Auch andere Freikirchen weisen eine große Zahl an Migrationsgemeinden auf - und es gibt viele freikirchliche Gemeinden mit einem relativ hohen Anteil an Mitgliedern mit Migrationshintergrund, seien es nun Baptisten, Methodisten, Freie evangelische Gemeinden, Gemeinden der Heilsarmee usw.
Diese Beispiele gelungener Integration werden zu Unrecht weithin ignoriert - allenfalls weist man auf Probleme hin, wenn etwa einige wenige freikirchliche Eltern mit zumeist rußlanddeutschen Wurzeln ihre Kinder zu Hause unterrichten wollen ("Home Schooling" - ein außerhalb Deutschlands weit verbreitetes edukatives Konzept). Dabei sind das Ausnahmeerscheinungen, und doch werden häufig nur sie in der Integrationsdebatte wahrgenommen, wenn der Blick auf Freikirchen fällt - als Beispiele eines Scheiterns, wobei dieses vernichtende Urteil meines Erachtens nicht zwangsläufig angebracht ist.
Meine eigene Biografie ist untrennbar mit einer so genannten Migrationsgemeinde verknüpft - am 10. Juni 1987 wurde ich in der Christian Church Elim in Hamburg auf das "persönliche Bekenntnis zu unserm Herrn und Heiland Jesus Christus (...) in den Tod Jesu hineingetauft (...) und der Gemeinde Jesu Christi hinzugetan" - in diesem Falle einer schwarzafrikanisch geprägten Pfingstgemeinde. Integration ist tatsächlich keine Einbahnstraße.
Meine jetzige baptistische Heimatgemeinde, die Stuttgarter Martin-Luther-King-Kirche, weist viele Mitglieder und Freunde mit Migrationshintergrund auf - und gibt einer tamilischen Gemeinde Unterkunft. Die Zusammenarbeit zwischen der "deutschen" und der "tamilischen" Gemeinde könnte sicherlich intensiviert werden, aber auch hier ist die Integration eindeutig gelungen.
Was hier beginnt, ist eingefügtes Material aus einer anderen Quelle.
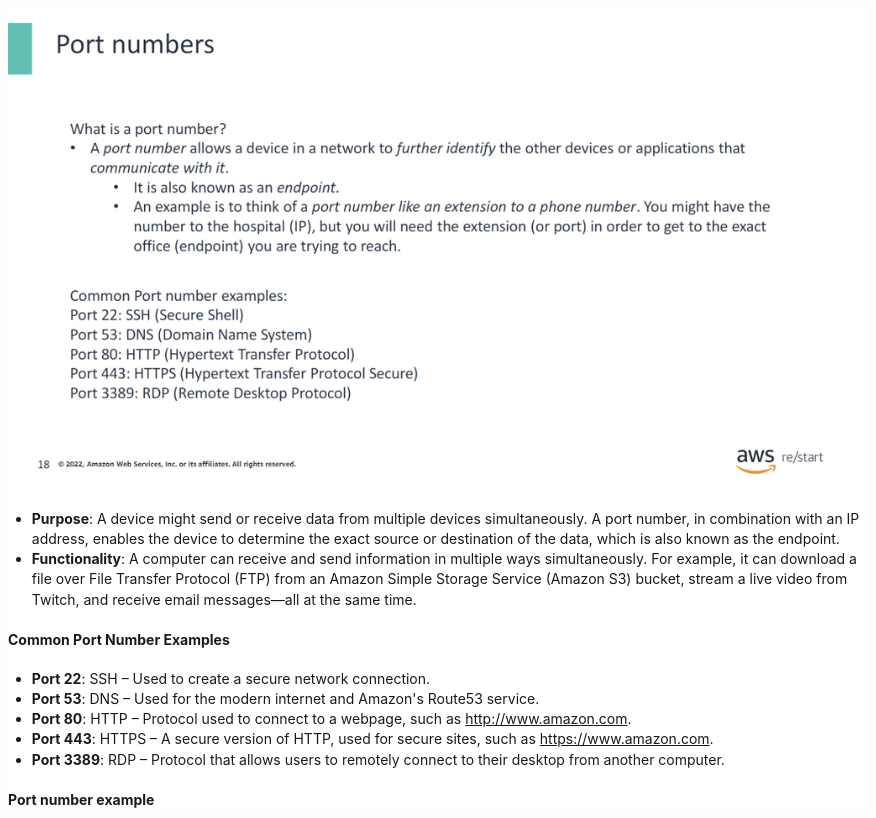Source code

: ![Port numbers](../../../assets/networking/internet_protocol/port_numbers.png)

- **Purpose**: A device might send or receive data from multiple devices simultaneously. A port number, in combination with an IP address, enables the device to determine the exact source or destination of the data, which is also known as the endpoint.
- **Functionality**: A computer can receive and send information in multiple ways simultaneously. For example, it can download a file over File Transfer Protocol (FTP) from an Amazon Simple Storage Service (Amazon S3) bucket, stream a live video from Twitch, and receive email messages—all at the same time.

#### Common Port Number Examples

- **Port 22**: SSH – Used to create a secure network connection.
- **Port 53**: DNS – Used for the modern internet and Amazon's Route53 service.
- **Port 80**: HTTP – Protocol used to connect to a webpage, such as http://www.amazon.com.
- **Port 443**: HTTPS – A secure version of HTTP, used for secure sites, such as https://www.amazon.com.
- **Port 3389**: RDP – Protocol that allows users to remotely connect to their desktop from another computer.

#### Port number example
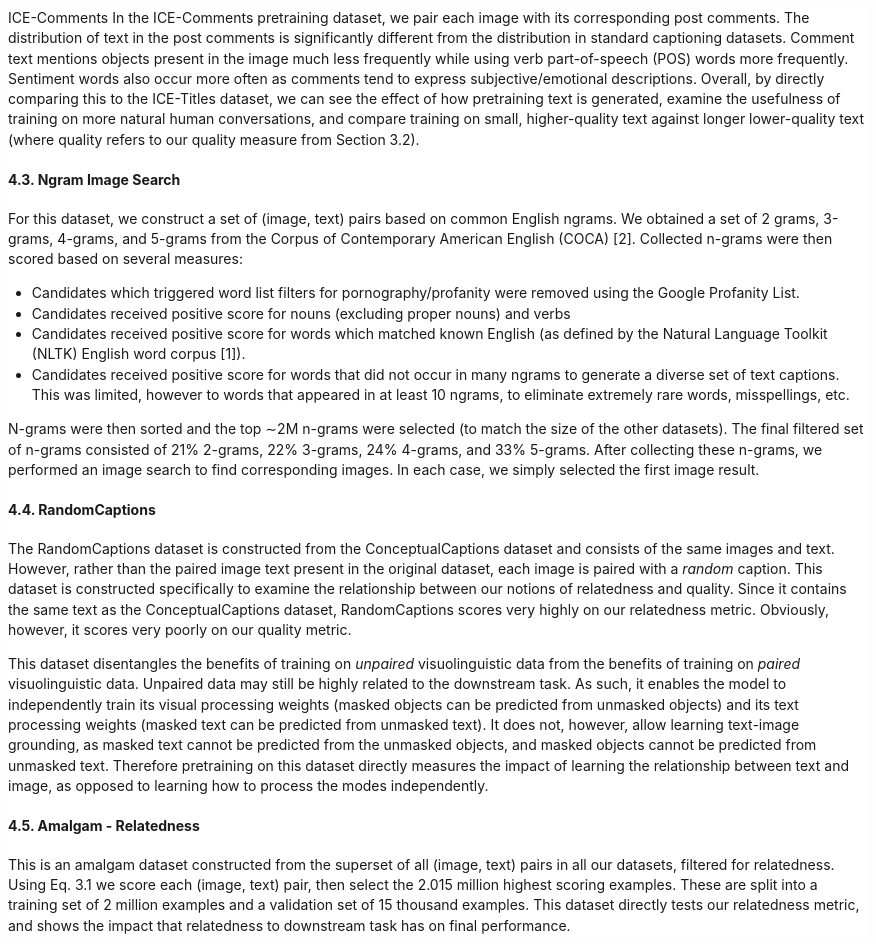 ICE-Comments In the ICE-Comments pretraining dataset, we pair each image with its corresponding post comments. The distribution of text in the post comments is significantly different from the distribution in standard captioning datasets. Comment text mentions objects present in the image much less frequently while using verb part-of-speech (POS) words more frequently. Sentiment words also occur more often as comments tend to express subjective/emotional descriptions. Overall, by directly comparing this to the ICE-Titles dataset, we can see the effect of how pretraining text is generated, examine the usefulness of training on more natural human conversations, and compare training on small, higher-quality text against longer lower-quality text (where quality refers to our quality measure from Section 3.2).

#### 4.3. Ngram Image Search

For this dataset, we construct a set of (image, text) pairs based on common English ngrams. We obtained a set of 2 grams, 3-grams, 4-grams, and 5-grams from the Corpus of Contemporary American English (COCA) [2]. Collected n-grams were then scored based on several measures:

- Candidates which triggered word list filters for pornography/profanity were removed using the Google Profanity List.
- Candidates received positive score for nouns (excluding proper nouns) and verbs
- Candidates received positive score for words which matched known English (as defined by the Natural Language Toolkit (NLTK) English word corpus [1]).
- Candidates received positive score for words that did not occur in many ngrams to generate a diverse set of text captions. This was limited, however to words that appeared in at least 10 ngrams, to eliminate extremely rare words, misspellings, etc.

N-grams were then sorted and the top ∼2M n-grams were selected (to match the size of the other datasets). The final filtered set of n-grams consisted of 21% 2-grams, 22% 3-grams, 24% 4-grams, and 33% 5-grams. After collecting these n-grams, we performed an image search to find corresponding images. In each case, we simply selected the first image result.

#### 4.4. RandomCaptions

The RandomCaptions dataset is constructed from the ConceptualCaptions dataset and consists of the same images and text. However, rather than the paired image text present in the original dataset, each image is paired with a *random* caption. This dataset is constructed specifically to examine the relationship between our notions of relatedness and quality. Since it contains the same text as the ConceptualCaptions dataset, RandomCaptions scores very highly on our relatedness metric. Obviously, however, it scores very poorly on our quality metric.

This dataset disentangles the benefits of training on *unpaired* visuolinguistic data from the benefits of training on *paired* visuolinguistic data. Unpaired data may still be highly related to the downstream task. As such, it enables the model to independently train its visual processing weights (masked objects can be predicted from unmasked objects) and its text processing weights (masked text can be predicted from unmasked text). It does not, however, allow learning text-image grounding, as masked text cannot be predicted from the unmasked objects, and masked objects cannot be predicted from unmasked text. Therefore pretraining on this dataset directly measures the impact of learning the relationship between text and image, as opposed to learning how to process the modes independently.

#### 4.5. Amalgam - Relatedness

This is an amalgam dataset constructed from the superset of all (image, text) pairs in all our datasets, filtered for relatedness. Using Eq. 3.1 we score each (image, text) pair, then select the 2.015 million highest scoring examples. These are split into a training set of 2 million examples and a validation set of 15 thousand examples. This dataset directly tests our relatedness metric, and shows the impact that relatedness to downstream task has on final performance.
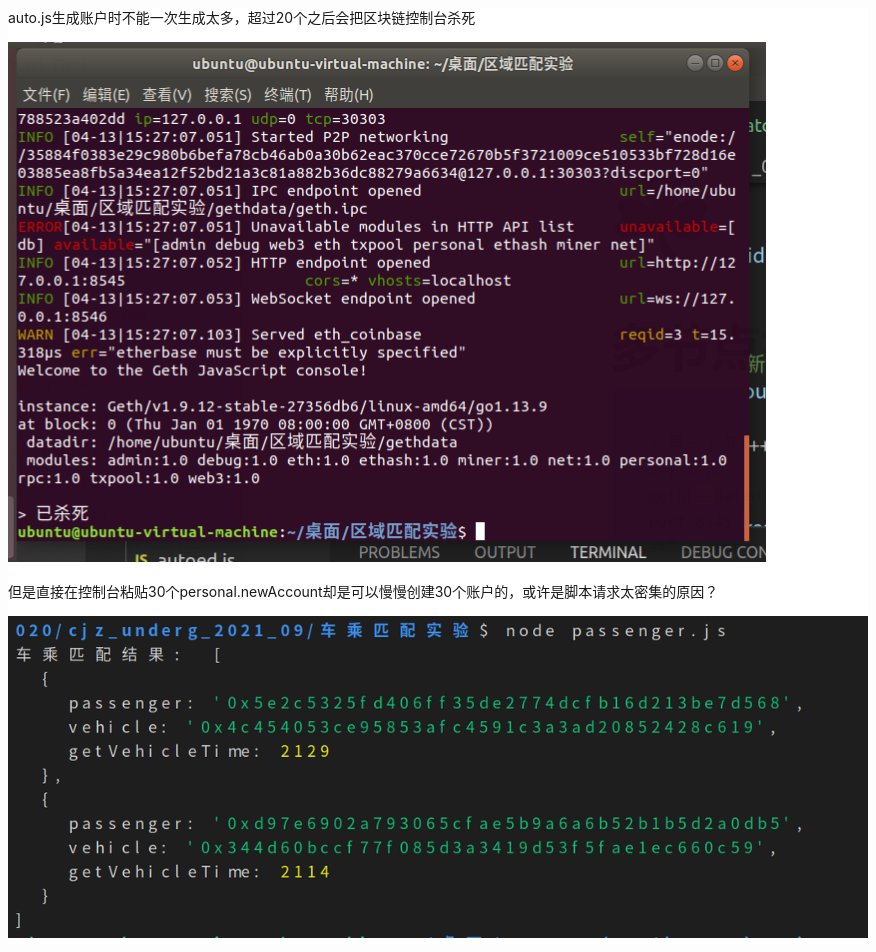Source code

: 



auto.js生成账户时不能一次生成太多，超过20个之后会把区块链控制台杀死

![image-20220413152750287](车乘匹配实验_模拟道路.assets/image-20220413152750287.png)

但是直接在控制台粘贴30个personal.newAccount却是可以慢慢创建30个账户的，或许是脚本请求太密集的原因？



![image-20220413235751151](车乘匹配实验_模拟道路.assets/image-20220413235751151.png)
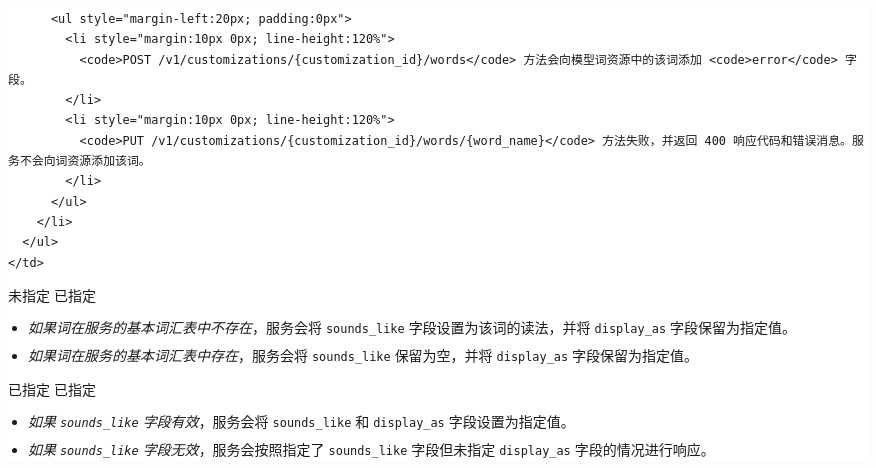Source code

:           <ul style="margin-left:20px; padding:0px">
            <li style="margin:10px 0px; line-height:120%">
              <code>POST /v1/customizations/{customization_id}/words</code> 方法会向模型词资源中的该词添加 <code>error</code> 字段。
            </li>
            <li style="margin:10px 0px; line-height:120%">
              <code>PUT /v1/customizations/{customization_id}/words/{word_name}</code> 方法失败，并返回 400 响应代码和错误消息。服务不会向词资源添加该词。
            </li>
          </ul>
        </li>
      </ul>
    </td>
  </tr>
  <tr>
    <td style="text-align:center; vertical-align:top">
      未指定
    </td>
    <td style="text-align:center; vertical-align:top">
      已指定
    </td>
    <td style="text-align:left; vertical-align:top">
      <ul style="margin-left:20px; padding:0px">
        <li style="margin:10px 0px; line-height:120%">
          <em>如果词在服务的基本词汇表中不存在</em>，服务会将 <code>sounds_like</code> 字段设置为该词的读法，并将 <code>display_as</code> 字段保留为指定值。
        </li>
        <li style="margin:10px 0px; line-height:120%">
          <em>如果词在服务的基本词汇表中存在</em>，服务会将 <code>sounds_like</code> 保留为空，并将 <code>display_as</code> 字段保留为指定值。
        </li>
      </ul>
    </td>
  </tr>
  <tr>
    <td style="text-align:center; vertical-align:top">
      已指定
    </td>
    <td style="text-align:center; vertical-align:top">
      已指定
    </td>
    <td style="text-align:left; vertical-align:top">
      <ul style="margin-left:20px; padding:0px">
        <li style="margin:10px 0px; line-height:120%">
          <em>如果 <code>sounds_like</code> 字段有效</em>，服务会将 <code>sounds_like</code> 和 <code>display_as</code> 字段设置为指定值。
        </li>
        <li style="margin:10px 0px; line-height:120%">
          <em>如果 <code>sounds_like</code> 字段无效</em>，服务会按照指定了 <code>sounds_like</code> 字段但未指定 <code>display_as</code> 字段的情况进行响应。
        </li>
      </ul>
    </td>
  </tr>
</table>

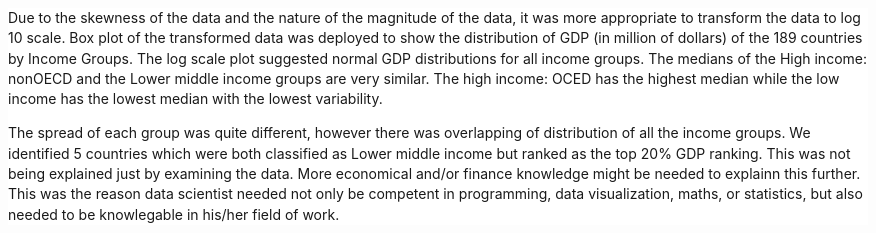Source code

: Due to the skewness of the data and the nature of the magnitude of the data, it was more appropriate to transform the data to log 10 scale. Box plot of the transformed data was deployed to show the distribution of GDP (in million of dollars) of the 189 countries by Income Groups. The log scale plot suggested normal GDP distributions for all income groups. The medians of the High income: nonOECD and the Lower middle income groups are very similar. The high income: OCED has the highest median while the low income has the lowest median with the lowest variability.

The spread of each group was quite different, however there was overlapping of distribution of all the income groups. We identified 5 countries which were both classified as Lower middle income but ranked as the top 20% GDP ranking. This was not being explained just by examining the data. More economical and/or finance knowledge might be needed to explainn this further. This was the reason data scientist needed not only be competent in programming, data visualization, maths, or statistics, but also needed to be knowlegable in his/her field of work.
Im Hinblick auf die Integration von "Ausländern" sollte man sicherlich auch nicht die Leistung freikirchlicher Missionare vergessen. Mission bedeutet dabei freilich nicht "Heiden zwangsbekehren", sondern Konvivenz, Nachbarschaftsarbeit. Nicht wenige erfolgreiche Integrationsbiografien kamen erst durch das engagierte Wirken freikirchlicher Missionare zustande.
Eine besondere Rolle spielen in diesem Zusammenhang natürlich "Missionare mit Migrationshintergrund", von denen es in den Freikirchen etliche gibt, die nicht nur unter "Ausländern", sondern auch unter "Deutschen" wirken.
Wie dem auch sei, was die kleinen Freikirchen in Sachen Integration leisten, sollte nicht ignoriert, sondern beachtet und wertgeschätzt werden, auch wenn es natürlich hier und da Entgleisungen gibt. Die geschehen jedoch nicht "fahrplanmäßig", sondern sind eben "Unfälle", die man studieren sollte, um sie zukünftig zu vermeiden.
Wer sich mit den Migrationsgemeinden in Deutschland befaßt, sollte sie freilich nicht auf den Faktor "Migration" oder eine Gruppe der "Ausländer" reduzieren, sondern sie in erster Linie als christliche Gemeinden in Deutschland wahrnehmen.
Daß jedenfalls "Multikulti" nicht tot ist, beweisen zahllose Freikirchen. In vielen von ihnen ist "Multikulti" eine Erfolgsgeschichte.